正直きわまりのない自然のエネルギーに乗る

サーフィン in 浜岡

 

2002年2月10日伊良湖岬

 

追記

 昨年、11月末より2ヶ月間沖縄に住んだ。普天間基地移設先の辺野古岬を眼前とした浜でキャンプ生活をした。週3日は基地反対派の一歩兵として名護市やその東海岸の集落で、ビラ配り座りこみ、デモ行進に参加した。残りの日々はミュノーケリングして、残り少ない魚や珊瑚と顔合せした。名護市長選は、基地反対派が一本化するのに手まどり、負けたが、優しくしたたかで賢い沖縄人に会った。最後に、国連文化大使としてインド公演に行く前の喜納昌吉が、私の唯一の著作(ユーラシア大陸放浪途上-梨なしの木舎)の件で話を聞きたいと、居候させてくれた。「すべての武器を楽器に」をテーマに、国連平和大学沖縄分校を実現しようとしている在沖縄の知識人や文化人の会議にも参加した。彼らに、足元を見直し、そして世界を見渡すことを教えられた。沖縄にとって最大の課題は基地であり、本土にとっては原発であることがヒシヒシと感じられた。

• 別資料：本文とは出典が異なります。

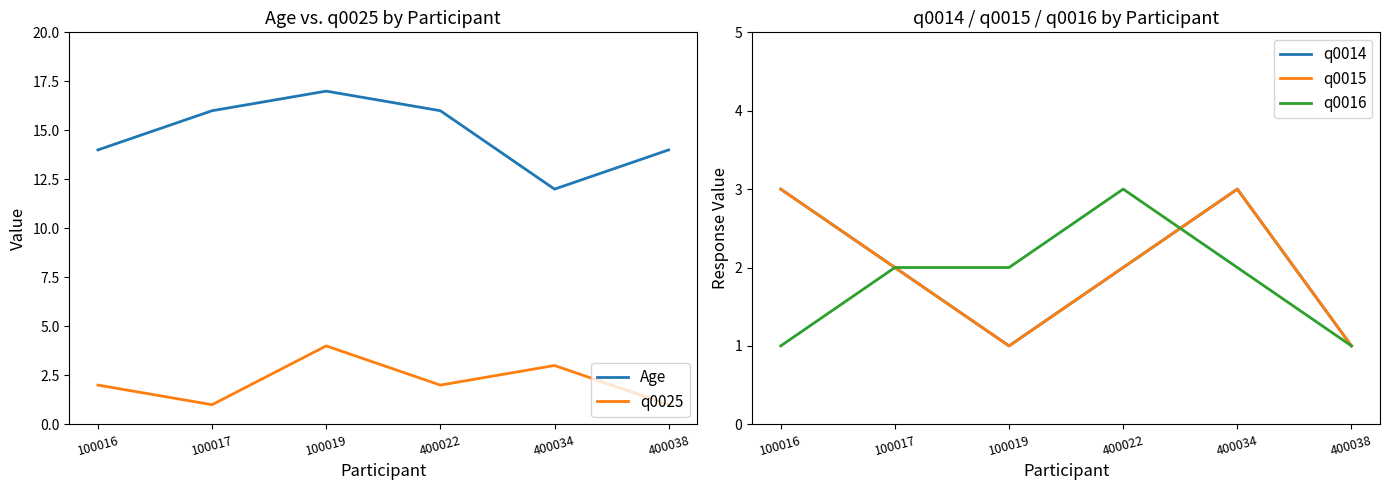

How many data points in q0015 are less than 2?

2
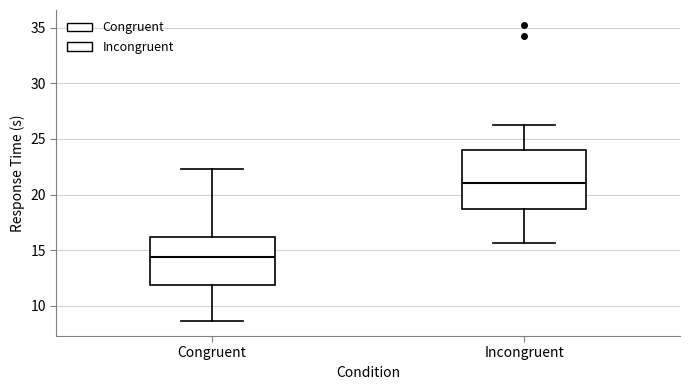

Reading left to right, read every box against the y-axis: the position of its median line, the range the box covers, and the ends of its whiskers. The values are not printed on the chart, so give them approximately, as read against the axis.

Congruent: median 14.5, box 12.0 to 16.0, whiskers 8.5 to 22.5
Incongruent: median 21.0, box 18.5 to 24.0, whiskers 15.5 to 26.5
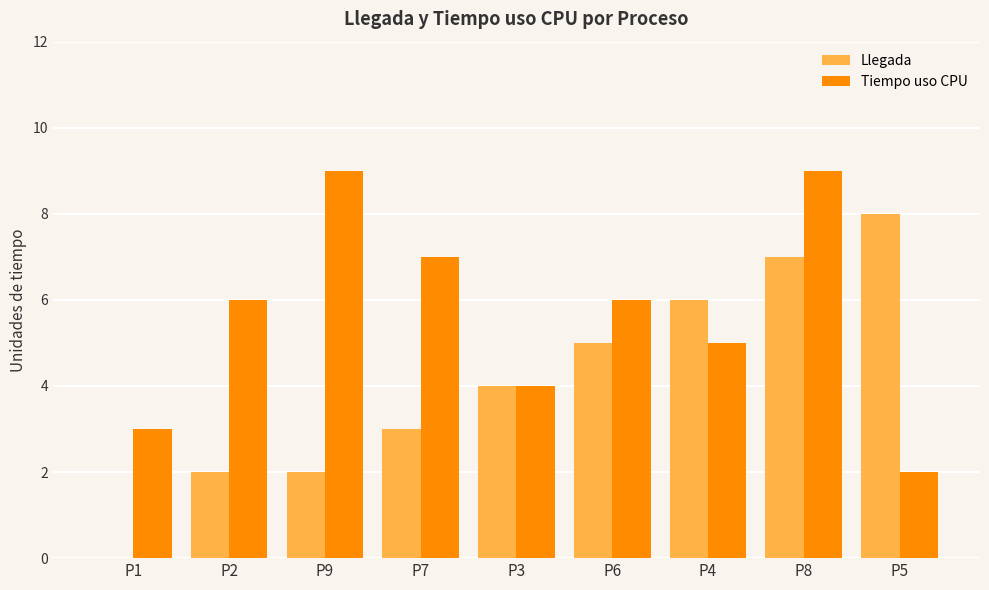

What are all the series names shown in the legend?

Llegada, Tiempo uso CPU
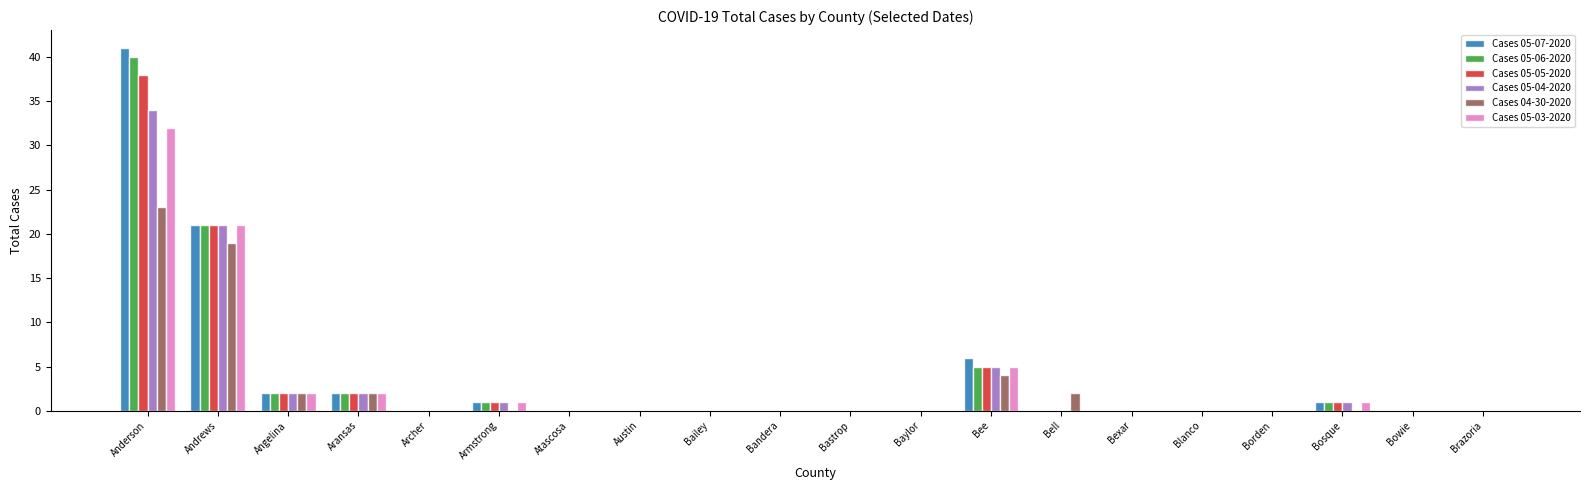

What are all the series names shown in the legend?

Cases 05-07-2020, Cases 05-06-2020, Cases 05-05-2020, Cases 05-04-2020, Cases 04-30-2020, Cases 05-03-2020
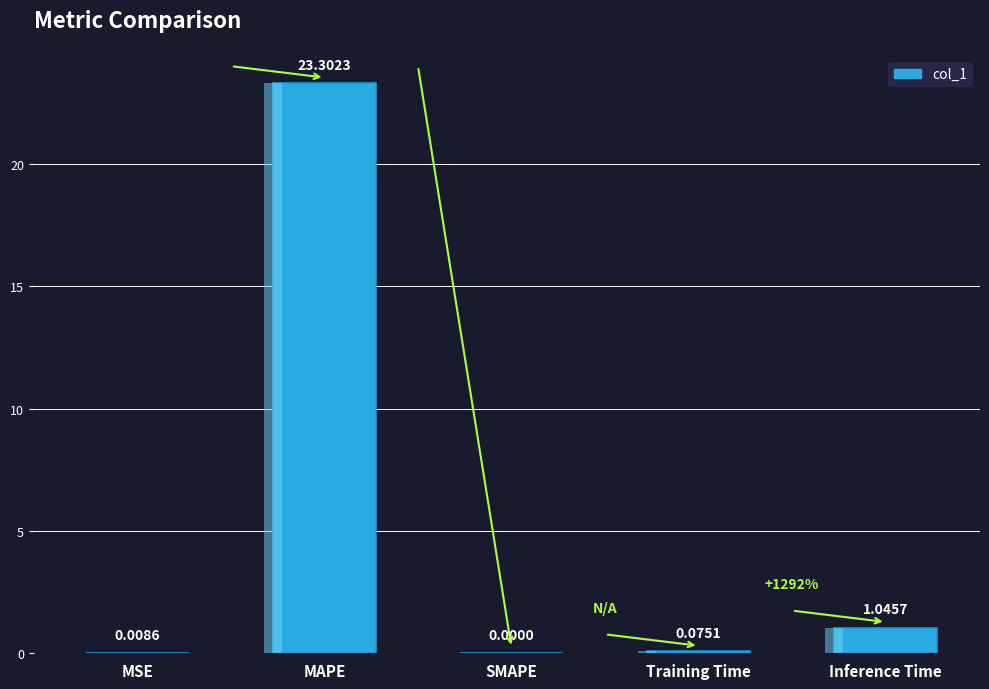

Reading left to right, what are all the values shown in this chart?

0.0	23.3	0.0	0.1	1.0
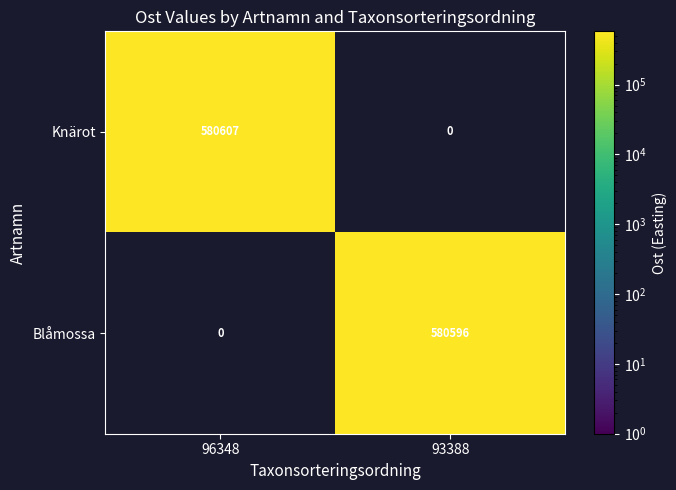

Count the number of categories in the chart.

2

 神戸に上陸して、映画「ポピの予言」の監督宮田雪を見舞い、言葉も発せられない寝たきり7年の彼から、沈黙のメッセージを受けた。そこで、静岡愛知を2週間廻り、若いミュージシャンやサーファーや地元の反原発運動家に会い続けた。どこでも絶妙なタイミングでギャザリングに参加できた。たび重なる偶然こそ、カオスを渡る旅人の行くべき道を示している。

 政府筋では東海地震が4年以内に起こるとの情報があるらしい。地元の住民は1年以内ではないかと感じている。チェルノブイリ事故は、地震が引き金となった。私の滞在していたイタリアまで汚染された。その結果、イタリアでは国民投票で原発を全廃した。浜岡原発直下に震源地は予想されている。そこで原発震災が起これば、横浜名古屋も居住不可能地域となる。事故続出、廃棄物処理能力も限界に近づきつつあり、大学の原子力工学科廃止が続き、不人気のため技術者の補充もままならず、テロの恐怖もある。日常的には秘密警察社会ともなる。ドイツは2020年までに原発全廃を決め、代替エネルギー転換は経済をも活性化する。勿論あらゆる命と、文化をも。

 今年は静岡で多くのアクションがある。ぜひ、「原子力情報室」や「たんぽぽ舎」の反原発メジャーや、「なまえのない新聞」「人間家族」の浜岡原発特集を読んで頂きたい。静岡の若い文化人がこの問題に取り組んでいる。カヌーやカッターを漕ぎ、それに合わせて沿岸や遊歩道を歩き、自転車専用道路を走り、サーファーともども海岸で文化的に表現しようとしている。アートとは反骨の精神から生まれる。それは、人間の闘争本能の平和的表現なのだ。そして、平和な状態を常に生産し続けなければ、平和は劣化し形骸化し、突然に崩壊する。カンボジャしかりユーゴースラビアしかりアフガニスタンしかり。今や日本しかりの時が。

 6月のワールド・サッカーがらみでもいい。ぜひ静岡の現場や、裁判闘争の原告ひと口3千円等のアクションに参加して頂きたい。アンフェアーな遺産を次の世代に残さないためにも。